▶ ASSIGNMENT
Print every line of text in the data below verbatim, leaving the pictures out of your answer.

Segment Start: SUPPLIED MATERIAL

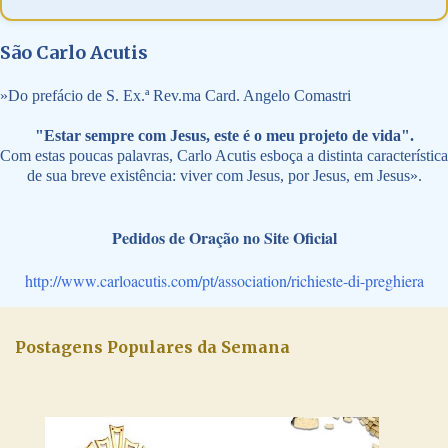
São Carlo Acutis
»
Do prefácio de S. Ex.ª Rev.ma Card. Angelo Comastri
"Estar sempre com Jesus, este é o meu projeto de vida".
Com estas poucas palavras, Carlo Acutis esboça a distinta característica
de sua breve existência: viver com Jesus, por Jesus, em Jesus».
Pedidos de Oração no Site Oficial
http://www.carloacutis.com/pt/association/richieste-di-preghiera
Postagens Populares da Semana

Segment End: SUPPLIED MATERIAL

▶ PROBLEM SOLUTION
São Carlo Acutis
»
Do prefácio de S. Ex.ª Rev.ma Card. Angelo Comastri
"Estar sempre com Jesus, este é o meu projeto de vida".
Com estas poucas palavras, Carlo Acutis esboça a distinta característica
de sua breve existência: viver com Jesus, por Jesus, em Jesus».
Pedidos de Oração no Site Oficial
http://www.carloacutis.com/pt/association/richieste-di-preghiera
Postagens Populares da Semana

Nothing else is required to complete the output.